El proceso de remodelación técnica exigió un enfoque quirúrgico por parte de los desarrolladores. Del vehículo original únicamente se mantuvo la estructura superior de la carrocería, es decir, la cabina acristalada destinada a alojar a los 52 pasajeros de la expedición. Todo lo que se encuentra por debajo de esa línea, incluyendo los ejes, el sistema de transmisión, las líneas de frenado y el chasis de soporte, se descartó por completo para dar paso a componentes mecánicos de nueva factura.
El nuevo chasis de soporte se diseñó con un enfoque de aligeramiento masivo, logrando reducir el peso total de la estructura en más de un cincuenta por ciento en comparación con el robusto bastidor de acero original.
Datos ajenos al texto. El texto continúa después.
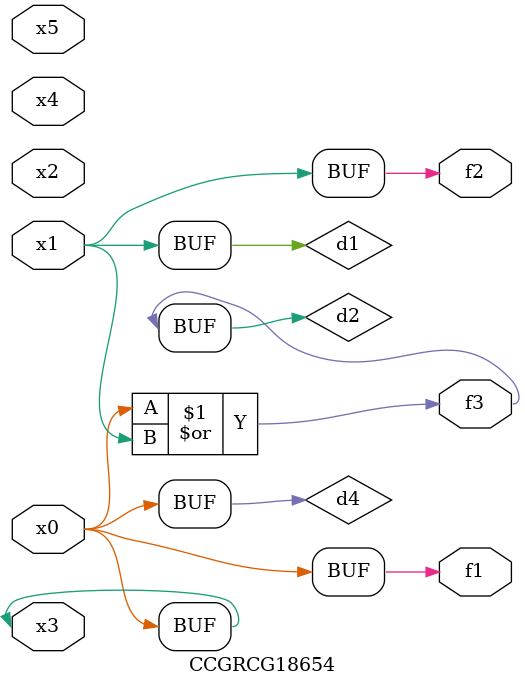
<source format=v>
module CCGRCG18654(
	input x0, x1, x2, x3, x4, x5,
	output f1, f2, f3
);

	wire d1, d2, d3, d4;

	and (d1, x1);
	or (d2, x0, x1);
	nand (d3, x0, x5);
	buf (d4, x0, x3);
	assign f1 = d4;
	assign f2 = d1;
	assign f3 = d2;
endmodule

</source>
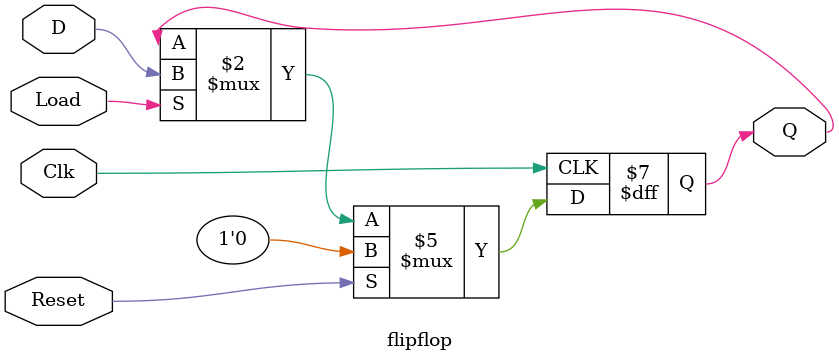
<source format=sv>
module flipflop (input  logic Clk, Reset, Load,
              input  logic D,
              output logic Q); // basically a d flip flop

always_ff @ (posedge Clk) begin
	if (Reset)
		Q <= 1'b0;
	else if (Load)
		Q <= D;
end


endmodule

</source>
Esta ganancia de ligereza es fundamental para mitigar la presión sobre el hielo de 10.000 años de antigüedad y mejorar la respuesta dinámica del tren de rodaje en pendientes con desniveles pronunciados.
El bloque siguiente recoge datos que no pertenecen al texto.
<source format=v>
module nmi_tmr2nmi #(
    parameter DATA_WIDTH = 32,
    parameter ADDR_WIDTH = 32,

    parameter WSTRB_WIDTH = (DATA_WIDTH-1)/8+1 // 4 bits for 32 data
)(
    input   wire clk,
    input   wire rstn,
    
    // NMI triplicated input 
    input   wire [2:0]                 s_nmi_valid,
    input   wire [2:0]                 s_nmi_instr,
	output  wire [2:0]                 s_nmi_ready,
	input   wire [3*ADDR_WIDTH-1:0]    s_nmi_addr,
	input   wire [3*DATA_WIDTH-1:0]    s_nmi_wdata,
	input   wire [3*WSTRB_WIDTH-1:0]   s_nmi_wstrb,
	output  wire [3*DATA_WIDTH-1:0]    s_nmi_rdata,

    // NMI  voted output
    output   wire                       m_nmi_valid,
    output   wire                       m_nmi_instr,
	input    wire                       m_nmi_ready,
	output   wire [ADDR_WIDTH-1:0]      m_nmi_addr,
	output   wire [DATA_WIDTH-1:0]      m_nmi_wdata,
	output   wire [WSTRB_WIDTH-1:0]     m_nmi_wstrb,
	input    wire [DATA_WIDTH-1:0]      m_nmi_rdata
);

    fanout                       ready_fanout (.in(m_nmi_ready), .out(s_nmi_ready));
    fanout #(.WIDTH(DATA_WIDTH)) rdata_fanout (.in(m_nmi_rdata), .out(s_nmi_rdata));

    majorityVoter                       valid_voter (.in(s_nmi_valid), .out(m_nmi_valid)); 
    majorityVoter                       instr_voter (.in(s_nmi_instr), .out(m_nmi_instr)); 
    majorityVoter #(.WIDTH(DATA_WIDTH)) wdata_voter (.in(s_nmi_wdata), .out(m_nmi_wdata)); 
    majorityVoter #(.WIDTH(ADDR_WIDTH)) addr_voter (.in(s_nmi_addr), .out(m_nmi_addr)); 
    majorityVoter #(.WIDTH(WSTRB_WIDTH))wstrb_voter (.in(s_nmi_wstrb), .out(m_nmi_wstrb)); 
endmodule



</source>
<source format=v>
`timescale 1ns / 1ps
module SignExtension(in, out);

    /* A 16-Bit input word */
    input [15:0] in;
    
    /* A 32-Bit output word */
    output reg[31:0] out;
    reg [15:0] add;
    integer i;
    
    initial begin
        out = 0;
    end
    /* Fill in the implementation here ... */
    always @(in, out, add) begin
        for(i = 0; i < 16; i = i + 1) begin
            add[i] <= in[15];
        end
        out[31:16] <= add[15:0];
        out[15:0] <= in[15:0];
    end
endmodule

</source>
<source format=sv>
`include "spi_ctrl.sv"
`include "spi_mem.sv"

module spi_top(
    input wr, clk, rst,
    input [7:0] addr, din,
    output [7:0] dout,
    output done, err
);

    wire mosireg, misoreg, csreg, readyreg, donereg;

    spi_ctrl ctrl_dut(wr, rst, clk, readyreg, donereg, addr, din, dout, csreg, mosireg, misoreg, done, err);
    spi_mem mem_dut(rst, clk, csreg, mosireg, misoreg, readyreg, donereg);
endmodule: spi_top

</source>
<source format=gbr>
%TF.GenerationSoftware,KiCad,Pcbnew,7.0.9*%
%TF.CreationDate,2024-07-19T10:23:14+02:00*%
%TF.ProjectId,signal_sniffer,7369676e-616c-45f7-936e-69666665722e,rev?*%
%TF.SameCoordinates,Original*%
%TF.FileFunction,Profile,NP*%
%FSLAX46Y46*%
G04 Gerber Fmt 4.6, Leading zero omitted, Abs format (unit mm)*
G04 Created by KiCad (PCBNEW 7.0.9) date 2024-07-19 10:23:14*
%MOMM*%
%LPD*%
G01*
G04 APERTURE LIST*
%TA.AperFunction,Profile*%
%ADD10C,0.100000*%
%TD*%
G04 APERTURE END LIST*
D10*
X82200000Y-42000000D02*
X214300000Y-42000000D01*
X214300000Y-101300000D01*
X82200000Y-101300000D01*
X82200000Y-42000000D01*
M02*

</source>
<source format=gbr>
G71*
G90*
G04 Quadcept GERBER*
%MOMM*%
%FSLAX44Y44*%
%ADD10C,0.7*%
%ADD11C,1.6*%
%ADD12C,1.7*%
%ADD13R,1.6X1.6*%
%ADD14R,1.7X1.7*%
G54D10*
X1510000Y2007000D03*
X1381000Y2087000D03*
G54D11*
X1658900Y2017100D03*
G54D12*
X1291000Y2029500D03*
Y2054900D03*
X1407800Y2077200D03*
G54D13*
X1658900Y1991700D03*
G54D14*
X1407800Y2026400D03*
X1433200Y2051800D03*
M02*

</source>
La propulsión del mastodóntico vehículo corre a cargo de un enorme paquete de baterías centralizado que registra una capacidad de almacenamiento de 528 kilovatios hora. Gracias a la gestión del flujo energético y a la retención de los motores eléctricos, este acumulador proporciona suficiente energía para completar entre 30 y 35 viajes de ida y vuelta completos a lo largo del recorrido turístico al famoso glaciar Athabasca en el Parque Nacional Jasper, Alberta, antes de requerir una parada de recarga estática.
La eficiencia del sistema mecánico se complementa con la instalación de 12 paneles solares bifaciales colocados en la zona superior del techo. Estas placas tienen la particularidad mecánica de absorber tanto la radiación lumínica directa del sol como el reflejo de la luz que rebota desde la superficie blanca del hielo inferior. Asimismo, el sistema de frenada regenerativa aprovecha la inercia del vehículo en los descensos prolongados para invertir el funcionamiento del motor, actuando como generador para recuperar electricidad.
El cambio a este formato de movilidad mecánica permite suprimir la emisión de entre 200 y 300 kilogramos de dióxido de carbono por cada jornada de actividad en comparación con los camiones convencionales. Tye Noble, presidente de Noble Northern, empresa encargada de la transformación ha declarado: “hace cinco años, era impensable que un vehículo como este pudiera incorporar seis kilovatios de energía solar. Por eso este proyecto piloto es tan valioso: la tecnología está lista para ser probada en uno de los entornos operativos más exigentes del mundo”.